§ Exercise:
From the entries below, transcribe exactly the lines between the line holding "left knee: (360, 618)" and the line holding "left hip: (316, 536)", inclusive; skip all other lines.

Data: Begin

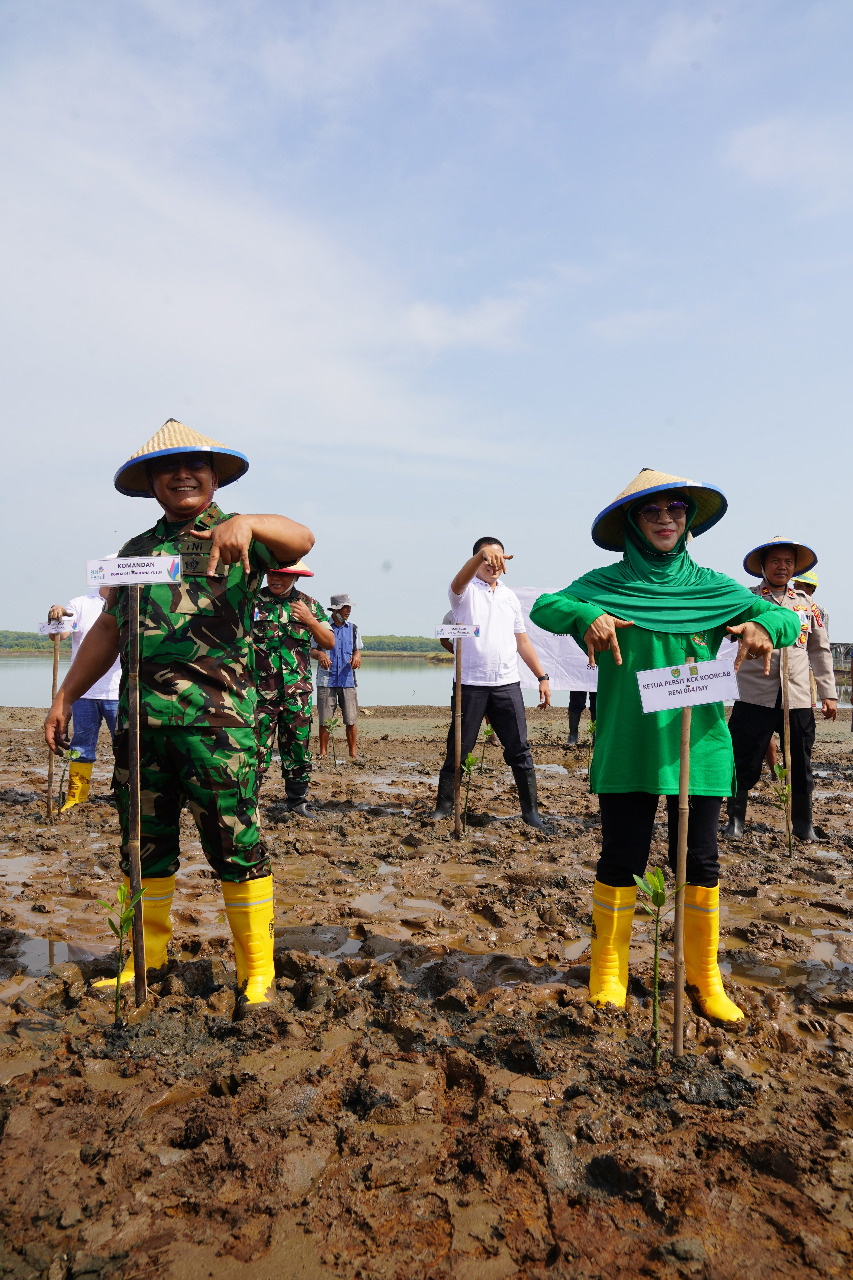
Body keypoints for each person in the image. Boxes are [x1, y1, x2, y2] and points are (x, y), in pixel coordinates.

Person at [44, 419, 314, 1006]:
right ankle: (148, 957)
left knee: (234, 842)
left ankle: (257, 971)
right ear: (151, 483)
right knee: (143, 844)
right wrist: (65, 695)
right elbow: (110, 627)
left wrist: (249, 522)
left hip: (219, 728)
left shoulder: (240, 536)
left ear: (214, 477)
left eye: (195, 465)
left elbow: (302, 539)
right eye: (168, 467)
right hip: (141, 727)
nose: (182, 474)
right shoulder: (135, 552)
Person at [530, 468, 800, 1022]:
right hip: (629, 744)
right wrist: (587, 615)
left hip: (697, 748)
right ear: (632, 522)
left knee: (699, 862)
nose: (665, 519)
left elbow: (781, 613)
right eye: (650, 511)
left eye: (675, 509)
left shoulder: (713, 586)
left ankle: (703, 976)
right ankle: (609, 968)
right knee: (621, 857)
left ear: (689, 519)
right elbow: (546, 608)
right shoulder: (603, 583)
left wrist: (764, 628)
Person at [431, 537, 551, 828]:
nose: (495, 565)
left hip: (507, 684)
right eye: (488, 559)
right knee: (459, 748)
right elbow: (459, 579)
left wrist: (541, 676)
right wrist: (481, 555)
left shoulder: (510, 597)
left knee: (519, 749)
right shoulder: (463, 593)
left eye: (500, 559)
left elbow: (521, 640)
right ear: (478, 560)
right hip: (469, 685)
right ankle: (444, 808)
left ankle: (530, 812)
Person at [723, 537, 837, 843]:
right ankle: (735, 819)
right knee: (743, 758)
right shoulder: (746, 600)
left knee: (801, 761)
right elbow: (728, 636)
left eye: (788, 562)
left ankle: (803, 823)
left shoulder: (806, 604)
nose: (782, 567)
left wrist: (828, 693)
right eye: (775, 561)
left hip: (797, 694)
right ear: (763, 566)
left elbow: (820, 651)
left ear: (795, 567)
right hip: (754, 694)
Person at [252, 560, 334, 817]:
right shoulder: (252, 602)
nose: (276, 578)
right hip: (259, 694)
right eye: (272, 573)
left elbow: (329, 641)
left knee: (297, 748)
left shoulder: (308, 604)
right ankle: (248, 804)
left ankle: (297, 803)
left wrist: (310, 621)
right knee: (256, 750)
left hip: (297, 694)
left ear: (295, 577)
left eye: (283, 574)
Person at [46, 568, 122, 811]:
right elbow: (60, 634)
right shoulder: (80, 604)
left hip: (118, 691)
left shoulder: (131, 602)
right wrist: (57, 615)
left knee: (126, 745)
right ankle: (76, 796)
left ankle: (127, 796)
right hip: (84, 692)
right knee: (80, 745)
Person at [315, 594, 362, 760]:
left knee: (351, 718)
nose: (348, 610)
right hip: (326, 680)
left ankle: (353, 753)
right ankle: (323, 752)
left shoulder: (353, 628)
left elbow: (358, 649)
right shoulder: (322, 627)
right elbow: (311, 649)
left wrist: (357, 656)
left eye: (349, 607)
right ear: (335, 609)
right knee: (325, 719)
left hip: (347, 679)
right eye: (345, 607)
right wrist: (320, 654)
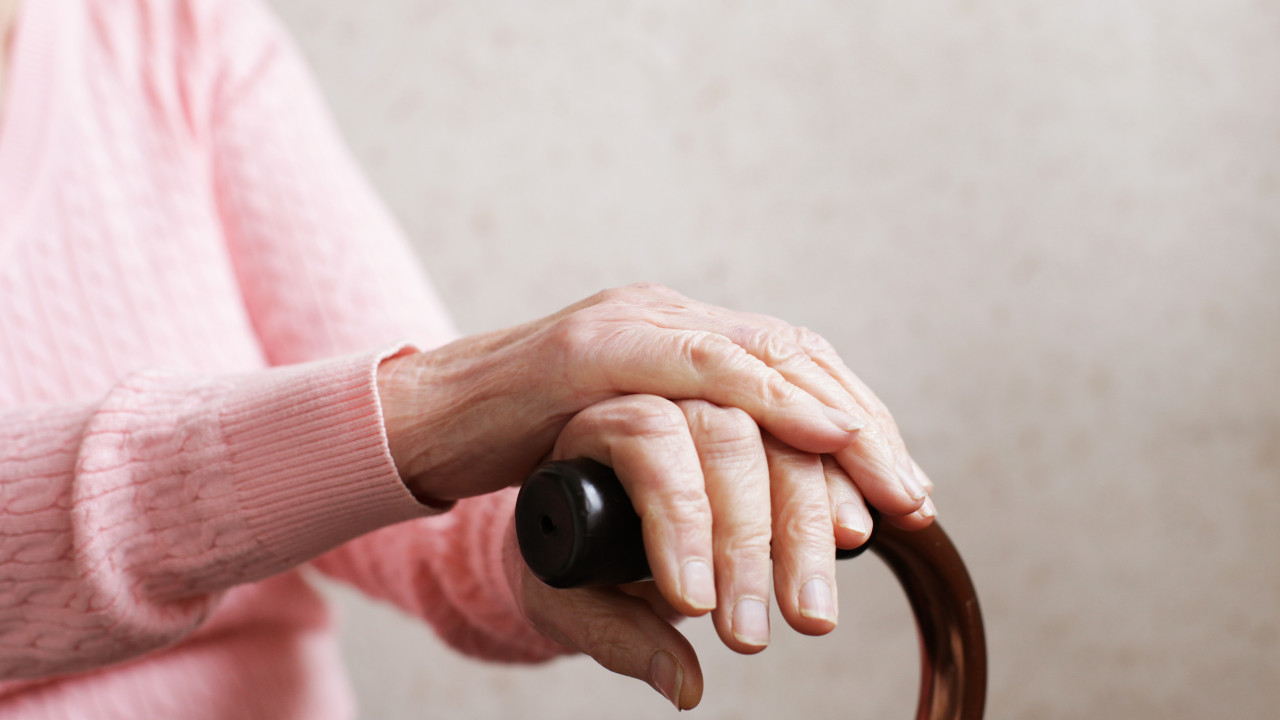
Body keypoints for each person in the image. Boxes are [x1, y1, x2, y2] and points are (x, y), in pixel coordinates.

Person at [0, 0, 934, 716]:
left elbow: (422, 501)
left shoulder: (172, 28)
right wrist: (428, 409)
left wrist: (592, 495)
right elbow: (412, 428)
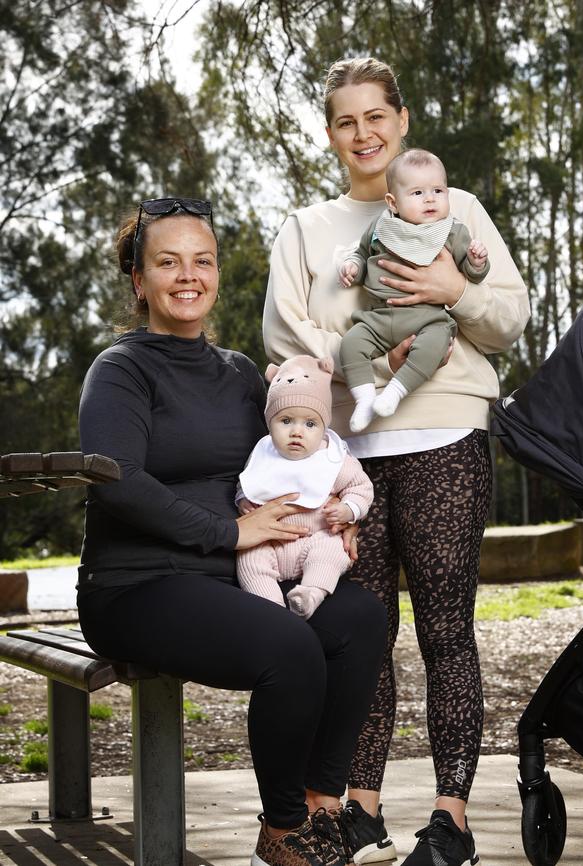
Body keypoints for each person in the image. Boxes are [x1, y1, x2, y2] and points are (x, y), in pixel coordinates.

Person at [263, 58, 530, 866]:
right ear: (331, 134)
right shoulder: (307, 229)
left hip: (446, 440)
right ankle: (363, 809)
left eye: (376, 116)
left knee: (447, 634)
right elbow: (284, 339)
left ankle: (452, 819)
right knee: (363, 637)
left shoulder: (461, 209)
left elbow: (509, 318)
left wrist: (455, 289)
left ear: (402, 120)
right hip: (348, 462)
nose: (364, 134)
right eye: (346, 121)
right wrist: (366, 367)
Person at [76, 197, 388, 866]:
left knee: (360, 618)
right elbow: (119, 480)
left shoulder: (241, 373)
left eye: (202, 261)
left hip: (225, 575)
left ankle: (316, 809)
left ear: (216, 272)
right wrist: (231, 532)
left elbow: (294, 453)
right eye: (167, 262)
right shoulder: (120, 370)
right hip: (136, 585)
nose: (188, 276)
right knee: (289, 646)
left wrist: (333, 512)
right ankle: (282, 834)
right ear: (139, 280)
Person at [338, 148, 489, 432]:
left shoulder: (452, 232)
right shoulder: (380, 227)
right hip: (379, 316)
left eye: (438, 190)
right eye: (418, 193)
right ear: (392, 202)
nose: (430, 198)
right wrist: (353, 267)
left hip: (427, 319)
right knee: (351, 344)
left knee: (436, 346)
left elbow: (471, 275)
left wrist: (477, 261)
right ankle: (364, 398)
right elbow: (361, 253)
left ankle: (395, 392)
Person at [237, 353, 374, 619]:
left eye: (310, 424)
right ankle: (270, 608)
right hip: (270, 540)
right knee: (249, 557)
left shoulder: (333, 459)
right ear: (270, 423)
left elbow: (361, 489)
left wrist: (348, 510)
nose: (297, 432)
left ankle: (310, 593)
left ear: (323, 427)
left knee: (333, 550)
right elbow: (247, 482)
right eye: (285, 421)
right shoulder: (264, 453)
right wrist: (244, 501)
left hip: (316, 536)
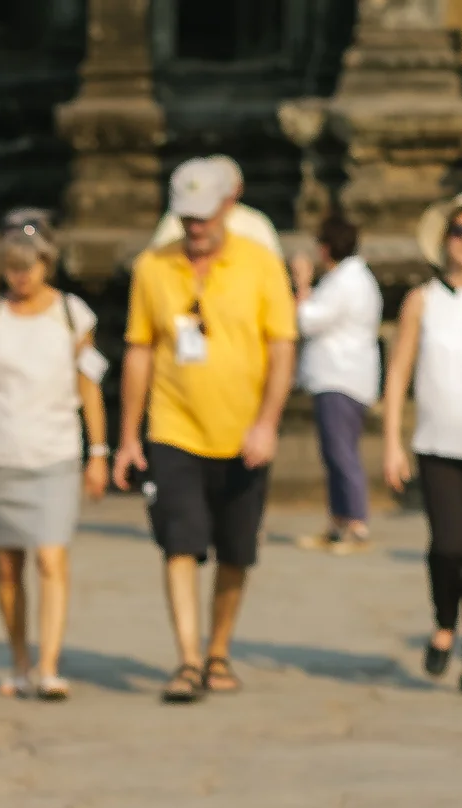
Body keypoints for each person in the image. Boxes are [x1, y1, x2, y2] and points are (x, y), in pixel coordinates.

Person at [112, 158, 298, 703]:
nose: (196, 227)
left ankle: (218, 649)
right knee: (180, 542)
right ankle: (188, 660)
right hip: (174, 427)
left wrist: (267, 423)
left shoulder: (262, 264)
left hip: (243, 432)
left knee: (236, 550)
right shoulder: (153, 266)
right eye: (186, 217)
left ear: (228, 206)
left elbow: (282, 347)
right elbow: (139, 350)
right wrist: (129, 435)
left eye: (205, 215)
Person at [0, 210, 110, 700]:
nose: (21, 276)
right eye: (12, 267)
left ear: (47, 264)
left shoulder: (72, 314)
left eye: (30, 266)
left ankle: (49, 665)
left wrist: (98, 451)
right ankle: (19, 661)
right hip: (3, 452)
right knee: (8, 563)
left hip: (57, 450)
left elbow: (90, 387)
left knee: (51, 557)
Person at [382, 190, 462, 694]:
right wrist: (391, 440)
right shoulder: (423, 300)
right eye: (459, 231)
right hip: (438, 443)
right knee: (449, 546)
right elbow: (399, 372)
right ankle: (445, 621)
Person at [290, 216, 383, 552]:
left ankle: (356, 525)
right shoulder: (350, 279)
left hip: (339, 377)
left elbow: (306, 319)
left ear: (325, 248)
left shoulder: (345, 281)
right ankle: (339, 521)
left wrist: (301, 284)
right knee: (335, 452)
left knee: (342, 454)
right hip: (343, 375)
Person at [147, 155, 283, 259]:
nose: (194, 227)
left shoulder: (255, 223)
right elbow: (158, 260)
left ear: (239, 189)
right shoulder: (176, 218)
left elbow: (272, 266)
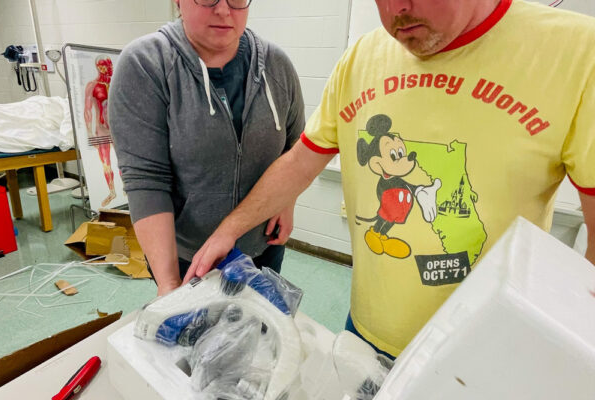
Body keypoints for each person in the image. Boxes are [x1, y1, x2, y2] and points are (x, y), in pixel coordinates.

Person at [184, 0, 595, 358]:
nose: (395, 9)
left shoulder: (576, 52)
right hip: (368, 330)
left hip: (484, 347)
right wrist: (230, 229)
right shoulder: (364, 55)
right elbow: (299, 162)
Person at [108, 0, 305, 297]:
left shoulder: (276, 65)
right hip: (188, 257)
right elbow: (146, 181)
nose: (224, 10)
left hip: (262, 246)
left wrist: (286, 201)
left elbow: (295, 148)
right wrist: (169, 284)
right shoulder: (146, 65)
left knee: (254, 332)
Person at [84, 55, 117, 207]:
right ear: (98, 67)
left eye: (109, 64)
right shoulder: (93, 85)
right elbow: (88, 110)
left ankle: (128, 190)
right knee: (106, 163)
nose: (108, 68)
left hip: (119, 129)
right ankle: (112, 192)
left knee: (125, 161)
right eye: (104, 65)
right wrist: (89, 133)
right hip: (102, 129)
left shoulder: (118, 81)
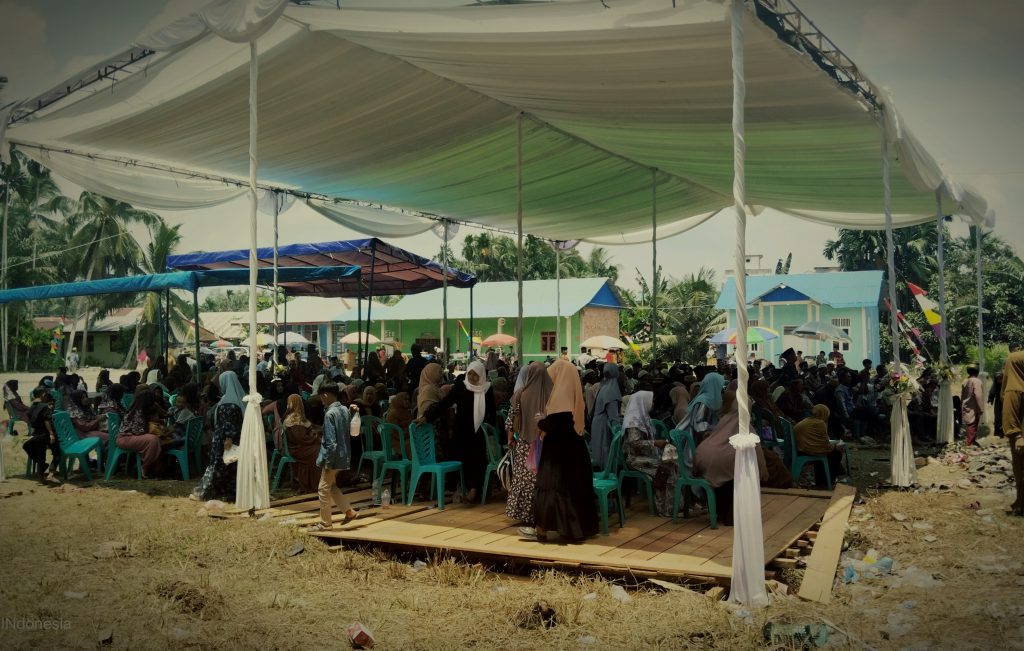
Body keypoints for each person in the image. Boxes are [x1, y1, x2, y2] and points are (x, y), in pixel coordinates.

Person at [525, 359, 597, 542]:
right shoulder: (574, 394)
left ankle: (541, 530)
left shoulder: (559, 398)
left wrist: (541, 421)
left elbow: (553, 424)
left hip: (557, 454)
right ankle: (574, 530)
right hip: (576, 452)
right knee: (574, 490)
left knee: (552, 487)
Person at [432, 359, 495, 502]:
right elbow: (445, 403)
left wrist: (490, 429)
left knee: (477, 458)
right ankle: (466, 489)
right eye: (470, 373)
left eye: (475, 374)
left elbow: (491, 412)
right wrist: (426, 416)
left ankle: (474, 490)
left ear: (481, 375)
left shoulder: (487, 389)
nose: (472, 377)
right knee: (461, 457)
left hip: (479, 431)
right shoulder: (461, 387)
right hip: (461, 431)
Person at [505, 362, 553, 526]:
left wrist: (510, 438)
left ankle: (524, 514)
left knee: (523, 479)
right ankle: (544, 514)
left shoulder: (520, 394)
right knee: (542, 479)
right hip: (546, 446)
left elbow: (511, 421)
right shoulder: (552, 396)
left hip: (525, 445)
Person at [309, 383, 359, 531]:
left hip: (333, 457)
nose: (321, 400)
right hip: (344, 455)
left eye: (321, 397)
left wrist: (328, 462)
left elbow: (331, 443)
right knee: (331, 486)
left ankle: (325, 523)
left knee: (322, 489)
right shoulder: (344, 409)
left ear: (325, 395)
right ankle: (349, 511)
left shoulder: (330, 414)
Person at [191, 371, 246, 500]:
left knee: (217, 466)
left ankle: (205, 492)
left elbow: (228, 424)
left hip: (224, 441)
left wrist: (228, 439)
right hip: (236, 440)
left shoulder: (227, 403)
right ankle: (230, 492)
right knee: (231, 467)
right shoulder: (239, 400)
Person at [620, 390, 672, 515]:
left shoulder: (643, 417)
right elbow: (634, 443)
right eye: (651, 400)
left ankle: (672, 505)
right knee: (663, 467)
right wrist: (655, 443)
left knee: (671, 462)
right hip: (634, 459)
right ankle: (664, 509)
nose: (652, 403)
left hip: (643, 455)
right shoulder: (633, 422)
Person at [794, 404, 847, 487]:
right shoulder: (819, 423)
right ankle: (830, 480)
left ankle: (823, 481)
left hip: (801, 449)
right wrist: (836, 447)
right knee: (835, 453)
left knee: (830, 453)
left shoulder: (806, 420)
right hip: (807, 450)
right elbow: (825, 446)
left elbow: (819, 443)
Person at [116, 392, 165, 478]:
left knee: (156, 440)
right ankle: (145, 467)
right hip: (125, 438)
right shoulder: (138, 413)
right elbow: (139, 432)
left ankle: (153, 468)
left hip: (131, 437)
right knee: (153, 440)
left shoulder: (139, 411)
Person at [279, 394, 321, 493]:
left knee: (321, 448)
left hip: (300, 446)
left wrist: (316, 433)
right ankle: (314, 484)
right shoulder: (293, 419)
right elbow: (300, 438)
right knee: (318, 451)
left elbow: (308, 428)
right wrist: (315, 437)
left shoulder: (297, 417)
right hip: (295, 448)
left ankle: (319, 482)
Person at [1000, 351, 1024, 516]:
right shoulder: (1015, 389)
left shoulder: (1016, 386)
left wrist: (1017, 436)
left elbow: (1010, 412)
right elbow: (1009, 413)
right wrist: (1017, 436)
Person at [23, 388, 61, 484]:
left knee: (40, 455)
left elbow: (30, 421)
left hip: (37, 435)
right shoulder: (44, 406)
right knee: (57, 453)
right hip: (45, 434)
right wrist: (51, 434)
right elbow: (46, 421)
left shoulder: (31, 407)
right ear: (43, 394)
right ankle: (51, 474)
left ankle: (41, 476)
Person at [589, 364, 622, 468]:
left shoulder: (604, 386)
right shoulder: (611, 389)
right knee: (605, 450)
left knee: (599, 450)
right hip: (603, 423)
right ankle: (606, 471)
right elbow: (613, 416)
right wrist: (619, 429)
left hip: (597, 421)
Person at [679, 372, 725, 444]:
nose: (722, 387)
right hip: (692, 439)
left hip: (704, 436)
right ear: (715, 385)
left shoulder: (712, 399)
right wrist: (715, 427)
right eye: (720, 384)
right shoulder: (703, 401)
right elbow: (698, 425)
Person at [961, 366, 985, 445]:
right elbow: (978, 395)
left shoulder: (965, 380)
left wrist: (962, 403)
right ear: (977, 372)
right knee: (973, 424)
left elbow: (962, 394)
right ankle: (970, 443)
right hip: (974, 405)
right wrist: (981, 407)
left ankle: (971, 441)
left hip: (966, 404)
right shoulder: (977, 381)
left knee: (969, 424)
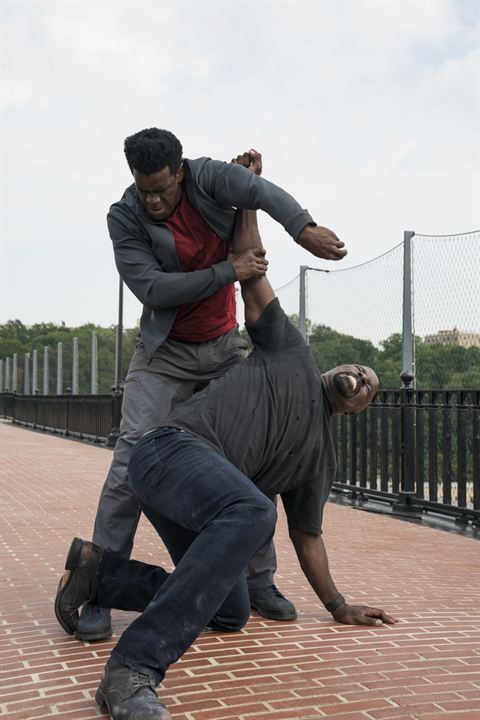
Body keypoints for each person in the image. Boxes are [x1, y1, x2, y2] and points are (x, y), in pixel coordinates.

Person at [55, 204, 397, 720]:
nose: (362, 374)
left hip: (188, 495)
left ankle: (98, 575)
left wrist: (337, 605)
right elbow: (250, 270)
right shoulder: (291, 352)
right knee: (257, 509)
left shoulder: (319, 458)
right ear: (334, 367)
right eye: (358, 366)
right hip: (167, 448)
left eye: (370, 383)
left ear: (358, 408)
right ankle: (132, 668)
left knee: (231, 610)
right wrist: (249, 202)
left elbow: (308, 536)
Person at [78, 128, 348, 641]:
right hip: (164, 355)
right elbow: (154, 288)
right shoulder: (124, 216)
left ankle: (258, 579)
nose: (153, 200)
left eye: (162, 188)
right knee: (131, 458)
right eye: (144, 189)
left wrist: (303, 228)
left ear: (180, 171)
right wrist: (230, 269)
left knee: (246, 459)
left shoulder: (207, 177)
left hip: (224, 349)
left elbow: (259, 193)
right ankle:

Data: End

§ Exercise solution:
left knee: (360, 618)
right elbow: (119, 480)
left shoulder: (241, 373)
left eye: (202, 261)
left hip: (225, 575)
left ankle: (316, 809)
left ear: (216, 272)
right wrist: (231, 532)
left elbow: (294, 453)
right eye: (167, 262)
right shoulder: (120, 370)
right hip: (136, 585)
nose: (188, 276)
right knee: (289, 646)
left wrist: (333, 512)
right ankle: (282, 834)
right ear: (139, 280)
Person at [338, 148, 489, 432]:
left shoulder: (452, 232)
right shoulder: (380, 227)
right hip: (379, 316)
left eye: (438, 190)
right eye: (418, 193)
right ear: (392, 202)
nose: (430, 198)
right wrist: (353, 267)
left hip: (427, 319)
right knee: (351, 344)
left knee: (436, 346)
left elbow: (471, 275)
left wrist: (477, 261)
right ankle: (364, 398)
right elbow: (361, 253)
left ankle: (395, 392)
Person at [237, 353, 374, 619]:
left eye: (310, 424)
right ankle: (270, 608)
right hip: (270, 540)
right knee: (249, 557)
left shoulder: (333, 459)
right ear: (270, 423)
left elbow: (361, 489)
left wrist: (348, 510)
nose: (297, 432)
left ankle: (310, 593)
left ear: (323, 427)
left knee: (333, 550)
right elbow: (247, 482)
right eye: (285, 421)
right shoulder: (264, 453)
right wrist: (244, 501)
left hip: (316, 536)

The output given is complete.